---- GIVEN ENTRIES

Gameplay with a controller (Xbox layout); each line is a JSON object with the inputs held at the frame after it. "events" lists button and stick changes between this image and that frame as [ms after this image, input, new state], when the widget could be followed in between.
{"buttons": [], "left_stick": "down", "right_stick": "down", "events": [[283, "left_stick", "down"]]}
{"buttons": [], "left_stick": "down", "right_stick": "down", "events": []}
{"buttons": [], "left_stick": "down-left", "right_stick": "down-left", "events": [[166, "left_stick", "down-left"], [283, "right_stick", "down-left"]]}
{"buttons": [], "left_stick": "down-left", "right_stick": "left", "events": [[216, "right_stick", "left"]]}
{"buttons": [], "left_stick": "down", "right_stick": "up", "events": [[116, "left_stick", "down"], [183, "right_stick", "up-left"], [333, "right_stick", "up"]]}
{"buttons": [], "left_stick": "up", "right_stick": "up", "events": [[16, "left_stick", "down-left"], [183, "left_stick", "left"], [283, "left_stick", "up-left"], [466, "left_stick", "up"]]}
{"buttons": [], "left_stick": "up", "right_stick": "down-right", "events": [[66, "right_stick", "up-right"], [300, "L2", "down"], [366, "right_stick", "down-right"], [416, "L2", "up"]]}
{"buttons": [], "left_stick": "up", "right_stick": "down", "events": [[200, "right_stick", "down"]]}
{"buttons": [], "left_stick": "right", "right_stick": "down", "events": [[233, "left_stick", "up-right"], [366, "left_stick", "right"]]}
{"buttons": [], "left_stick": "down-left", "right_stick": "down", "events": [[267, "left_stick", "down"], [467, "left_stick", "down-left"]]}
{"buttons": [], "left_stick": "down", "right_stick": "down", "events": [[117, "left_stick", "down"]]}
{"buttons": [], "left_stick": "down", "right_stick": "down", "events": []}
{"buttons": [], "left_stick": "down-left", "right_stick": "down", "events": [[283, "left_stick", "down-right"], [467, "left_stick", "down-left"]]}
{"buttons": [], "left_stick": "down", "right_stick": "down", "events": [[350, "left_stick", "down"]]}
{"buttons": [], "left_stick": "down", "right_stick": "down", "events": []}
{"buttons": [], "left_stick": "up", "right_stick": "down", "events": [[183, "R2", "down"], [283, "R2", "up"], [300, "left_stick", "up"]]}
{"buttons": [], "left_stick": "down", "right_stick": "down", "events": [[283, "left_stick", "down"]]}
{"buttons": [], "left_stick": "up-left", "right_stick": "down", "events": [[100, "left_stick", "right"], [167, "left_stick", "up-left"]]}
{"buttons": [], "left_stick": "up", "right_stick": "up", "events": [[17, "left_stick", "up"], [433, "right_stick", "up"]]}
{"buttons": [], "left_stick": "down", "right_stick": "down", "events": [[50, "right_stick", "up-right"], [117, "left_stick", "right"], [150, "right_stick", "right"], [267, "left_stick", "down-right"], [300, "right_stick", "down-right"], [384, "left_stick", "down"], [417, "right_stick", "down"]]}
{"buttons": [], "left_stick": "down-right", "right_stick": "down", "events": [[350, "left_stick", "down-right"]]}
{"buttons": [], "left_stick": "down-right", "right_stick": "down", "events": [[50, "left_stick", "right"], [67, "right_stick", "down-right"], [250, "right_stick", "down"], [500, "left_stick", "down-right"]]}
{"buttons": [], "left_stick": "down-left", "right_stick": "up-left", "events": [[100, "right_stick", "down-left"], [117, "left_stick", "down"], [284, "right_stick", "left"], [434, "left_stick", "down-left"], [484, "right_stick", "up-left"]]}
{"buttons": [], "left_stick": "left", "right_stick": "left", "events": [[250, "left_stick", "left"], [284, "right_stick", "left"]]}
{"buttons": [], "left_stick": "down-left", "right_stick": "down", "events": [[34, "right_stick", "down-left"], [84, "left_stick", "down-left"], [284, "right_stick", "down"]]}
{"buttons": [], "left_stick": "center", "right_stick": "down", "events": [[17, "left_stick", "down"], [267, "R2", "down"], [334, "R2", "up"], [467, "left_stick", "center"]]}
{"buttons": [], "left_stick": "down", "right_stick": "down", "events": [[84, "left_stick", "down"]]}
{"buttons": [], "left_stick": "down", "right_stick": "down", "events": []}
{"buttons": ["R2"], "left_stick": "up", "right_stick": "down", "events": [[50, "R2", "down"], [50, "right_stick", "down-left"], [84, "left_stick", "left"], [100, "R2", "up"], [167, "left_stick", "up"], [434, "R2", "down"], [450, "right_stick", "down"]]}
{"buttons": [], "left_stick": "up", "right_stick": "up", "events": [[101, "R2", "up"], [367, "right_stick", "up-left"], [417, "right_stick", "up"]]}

--------

◆ PROMPT:
Reproduce the entries above in full, exactly as they read.

◆ ANSWER TO THIS EXERCISE:
Gameplay with a controller (Xbox layout); each line is a JSON object with the inputs held at the frame after it. "events" lists button and stick changes between this image and that frame as [ms after this image, input, new state], when the widget could be followed in between.
{"buttons": [], "left_stick": "down", "right_stick": "down", "events": [[283, "left_stick", "down"]]}
{"buttons": [], "left_stick": "down", "right_stick": "down", "events": []}
{"buttons": [], "left_stick": "down-left", "right_stick": "down-left", "events": [[166, "left_stick", "down-left"], [283, "right_stick", "down-left"]]}
{"buttons": [], "left_stick": "down-left", "right_stick": "left", "events": [[216, "right_stick", "left"]]}
{"buttons": [], "left_stick": "down", "right_stick": "up", "events": [[116, "left_stick", "down"], [183, "right_stick", "up-left"], [333, "right_stick", "up"]]}
{"buttons": [], "left_stick": "up", "right_stick": "up", "events": [[16, "left_stick", "down-left"], [183, "left_stick", "left"], [283, "left_stick", "up-left"], [466, "left_stick", "up"]]}
{"buttons": [], "left_stick": "up", "right_stick": "down-right", "events": [[66, "right_stick", "up-right"], [300, "L2", "down"], [366, "right_stick", "down-right"], [416, "L2", "up"]]}
{"buttons": [], "left_stick": "up", "right_stick": "down", "events": [[200, "right_stick", "down"]]}
{"buttons": [], "left_stick": "right", "right_stick": "down", "events": [[233, "left_stick", "up-right"], [366, "left_stick", "right"]]}
{"buttons": [], "left_stick": "down-left", "right_stick": "down", "events": [[267, "left_stick", "down"], [467, "left_stick", "down-left"]]}
{"buttons": [], "left_stick": "down", "right_stick": "down", "events": [[117, "left_stick", "down"]]}
{"buttons": [], "left_stick": "down", "right_stick": "down", "events": []}
{"buttons": [], "left_stick": "down-left", "right_stick": "down", "events": [[283, "left_stick", "down-right"], [467, "left_stick", "down-left"]]}
{"buttons": [], "left_stick": "down", "right_stick": "down", "events": [[350, "left_stick", "down"]]}
{"buttons": [], "left_stick": "down", "right_stick": "down", "events": []}
{"buttons": [], "left_stick": "up", "right_stick": "down", "events": [[183, "R2", "down"], [283, "R2", "up"], [300, "left_stick", "up"]]}
{"buttons": [], "left_stick": "down", "right_stick": "down", "events": [[283, "left_stick", "down"]]}
{"buttons": [], "left_stick": "up-left", "right_stick": "down", "events": [[100, "left_stick", "right"], [167, "left_stick", "up-left"]]}
{"buttons": [], "left_stick": "up", "right_stick": "up", "events": [[17, "left_stick", "up"], [433, "right_stick", "up"]]}
{"buttons": [], "left_stick": "down", "right_stick": "down", "events": [[50, "right_stick", "up-right"], [117, "left_stick", "right"], [150, "right_stick", "right"], [267, "left_stick", "down-right"], [300, "right_stick", "down-right"], [384, "left_stick", "down"], [417, "right_stick", "down"]]}
{"buttons": [], "left_stick": "down-right", "right_stick": "down", "events": [[350, "left_stick", "down-right"]]}
{"buttons": [], "left_stick": "down-right", "right_stick": "down", "events": [[50, "left_stick", "right"], [67, "right_stick", "down-right"], [250, "right_stick", "down"], [500, "left_stick", "down-right"]]}
{"buttons": [], "left_stick": "down-left", "right_stick": "up-left", "events": [[100, "right_stick", "down-left"], [117, "left_stick", "down"], [284, "right_stick", "left"], [434, "left_stick", "down-left"], [484, "right_stick", "up-left"]]}
{"buttons": [], "left_stick": "left", "right_stick": "left", "events": [[250, "left_stick", "left"], [284, "right_stick", "left"]]}
{"buttons": [], "left_stick": "down-left", "right_stick": "down", "events": [[34, "right_stick", "down-left"], [84, "left_stick", "down-left"], [284, "right_stick", "down"]]}
{"buttons": [], "left_stick": "center", "right_stick": "down", "events": [[17, "left_stick", "down"], [267, "R2", "down"], [334, "R2", "up"], [467, "left_stick", "center"]]}
{"buttons": [], "left_stick": "down", "right_stick": "down", "events": [[84, "left_stick", "down"]]}
{"buttons": [], "left_stick": "down", "right_stick": "down", "events": []}
{"buttons": ["R2"], "left_stick": "up", "right_stick": "down", "events": [[50, "R2", "down"], [50, "right_stick", "down-left"], [84, "left_stick", "left"], [100, "R2", "up"], [167, "left_stick", "up"], [434, "R2", "down"], [450, "right_stick", "down"]]}
{"buttons": [], "left_stick": "up", "right_stick": "up", "events": [[101, "R2", "up"], [367, "right_stick", "up-left"], [417, "right_stick", "up"]]}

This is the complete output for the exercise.